Feces, however, are not found to be infectious.

Clinical Spectrum of disease

As the virus has a predilection towards the hepatocytes, derangement of liver functions is frequently the first sign of infection in a patient with elevated risk factors. The clinical spectrum of the disease varies from asymptomatic infection to fulminant hepatitis, with liver cell failure, cirrhosis and even hepatocellular carcinoma. The incubation period is long and may extend from 1 to 6 months with approximately 30% of the patients being asymptomatic.

The symptoms of acute hepatitis are jaundice, fatigue, abdominal pain, loss of appetite and nausea. Rarely polyarthritis and glomerulonephritis may also be seen due to the circulating immune complexes in the body. Approximately 90% to 95% of these patients are likely to recover within 1 to 2 months. The virus is eliminated from the body within approximately 6 months following which they remain immune to the infection. Mortality in this stage is only about 0.5% to 2% which may increase in patients with a simultaneous delta viral infection related to to fulminant hepatitis.

The pathogenesis of disease is immune mediated. Therefore, carriers and chronically infected patients may have recurrent or chronic liver disease and cirrhosis with development of hepatocellular carcinoma many years after the infection.

Laboratory diagnosis

Various structural proteins of HBV are of diagnostic and prognostic significance after acquisition of infection. They are also helpful in determining the stage of the disease.
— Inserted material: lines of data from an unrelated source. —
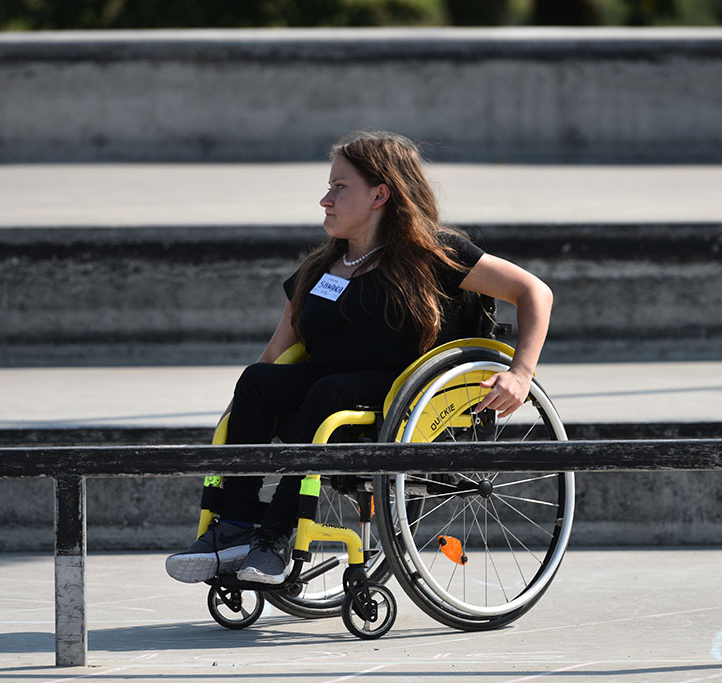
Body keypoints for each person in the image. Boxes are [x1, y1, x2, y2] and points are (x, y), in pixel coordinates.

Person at [165, 131, 553, 586]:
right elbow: (276, 351)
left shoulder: (433, 254)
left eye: (339, 187)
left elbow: (534, 291)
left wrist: (520, 372)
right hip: (325, 388)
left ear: (380, 194)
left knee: (330, 391)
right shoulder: (319, 269)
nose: (325, 200)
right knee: (256, 381)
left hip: (399, 391)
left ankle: (274, 536)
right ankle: (233, 528)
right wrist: (238, 406)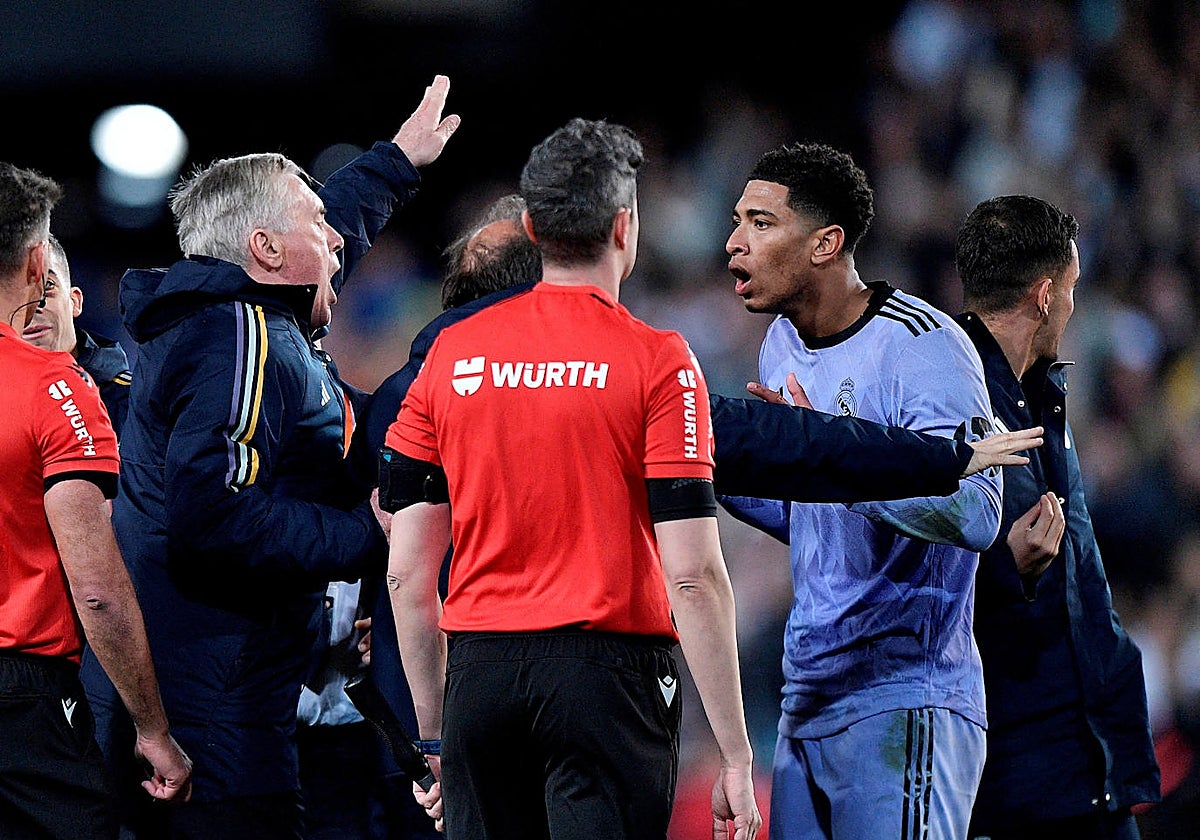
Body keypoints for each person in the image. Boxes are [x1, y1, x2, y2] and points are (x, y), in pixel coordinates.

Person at [80, 76, 459, 840]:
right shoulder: (243, 337)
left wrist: (394, 163)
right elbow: (211, 515)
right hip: (220, 722)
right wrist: (365, 532)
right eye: (317, 221)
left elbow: (321, 246)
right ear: (264, 249)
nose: (335, 240)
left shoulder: (241, 319)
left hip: (214, 704)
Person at [380, 117, 762, 840]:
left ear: (531, 225)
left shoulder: (450, 356)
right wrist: (736, 754)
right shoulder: (659, 361)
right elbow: (694, 576)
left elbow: (408, 574)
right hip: (607, 683)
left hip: (481, 681)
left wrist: (437, 739)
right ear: (626, 227)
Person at [720, 141, 1003, 840]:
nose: (733, 243)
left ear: (825, 244)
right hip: (807, 697)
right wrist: (726, 470)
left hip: (905, 695)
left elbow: (977, 512)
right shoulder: (782, 343)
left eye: (760, 223)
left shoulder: (924, 345)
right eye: (737, 220)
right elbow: (815, 518)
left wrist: (831, 452)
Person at [953, 195, 1161, 839]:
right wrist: (1003, 569)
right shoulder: (945, 400)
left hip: (1089, 759)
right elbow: (904, 577)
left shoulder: (1044, 394)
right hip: (1020, 774)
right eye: (1071, 290)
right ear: (1045, 295)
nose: (1073, 306)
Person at [0, 162, 191, 838]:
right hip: (27, 693)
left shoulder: (108, 391)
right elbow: (100, 591)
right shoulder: (54, 390)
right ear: (30, 263)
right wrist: (154, 727)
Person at [20, 233, 133, 433]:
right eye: (17, 296)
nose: (32, 306)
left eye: (47, 287)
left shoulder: (139, 404)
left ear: (75, 301)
Laboratory diagnosis of HBV infection can be done using enzyme assays or chromatography based methods to detect the antigens and antibodies. Viral load assays done by polymerase chain reactions assist in monitoring therapy.

The most frequently used test is the detection of HBsAg which is the first to appear after the infection. It appears within one week of infection and remains up to 24 weeks, after which its antibodies (anti- HBs) will persist throughout the course of infection. Anti- HBs antibodies are protective in nature.

The envelope antigen (HBeAg) appears at about 4 weeks and disappears by 20 weeks followed by the appearance of its antibody (Anti- HBe). HBeAg is significant because it indicates carrier status of the patients. If very high titers of HBeAg persist in blood, it is indicatative of high infectivity. The super carriers frequently have very high titers of HBsAg, HBeAg, DNA polymerase and HBV in circulation with elevated transaminases. On the other hand, simple carriers have HBsAg in blood and are negative for HBeAg, DNA polymerase and HBV.

The core antigen is never found in blood and can be detected utilizing fluorescent techniques on liver tissue. Its antibody (Anti- HBc) appears in blood by about the 4th week of infection and persists throughout the infection.

Prevention and treatment

Prevention is a critical aspect of HBV infection. This can be done by practicing safe sex and not sharing or reusing needles or personal care items such as blades or razors. Tattooing and body piercing also pose risks. Universal work precautions are a must for all healthcare workers.

Both active and passive immunization is available for HBV infection. Hyper immune hepatitis B immunoglobulin is prepared from human volunteers with high titers of anti-HBs. It is administered intramuscularly in doses of 300 to 500 IU soon after exposure to infection e.g. in healthcare workers or in neonates of infected mothers. Passive immunization will protect against illness and carrier status but not against the infection. Therefore, active immunization in the form of vaccination is equally important in such cases.

A vaccine is available, developed by recombinant engineering using the surface protein of HBV producing anti- HBs which is protective in nature. The dose is 0.5ml for children and 1ml for adults to be given at birth, 1 and 6 month intervals. In high risk individuals, it is essential to assess the antibody titers for the surface protein before administering the vaccine.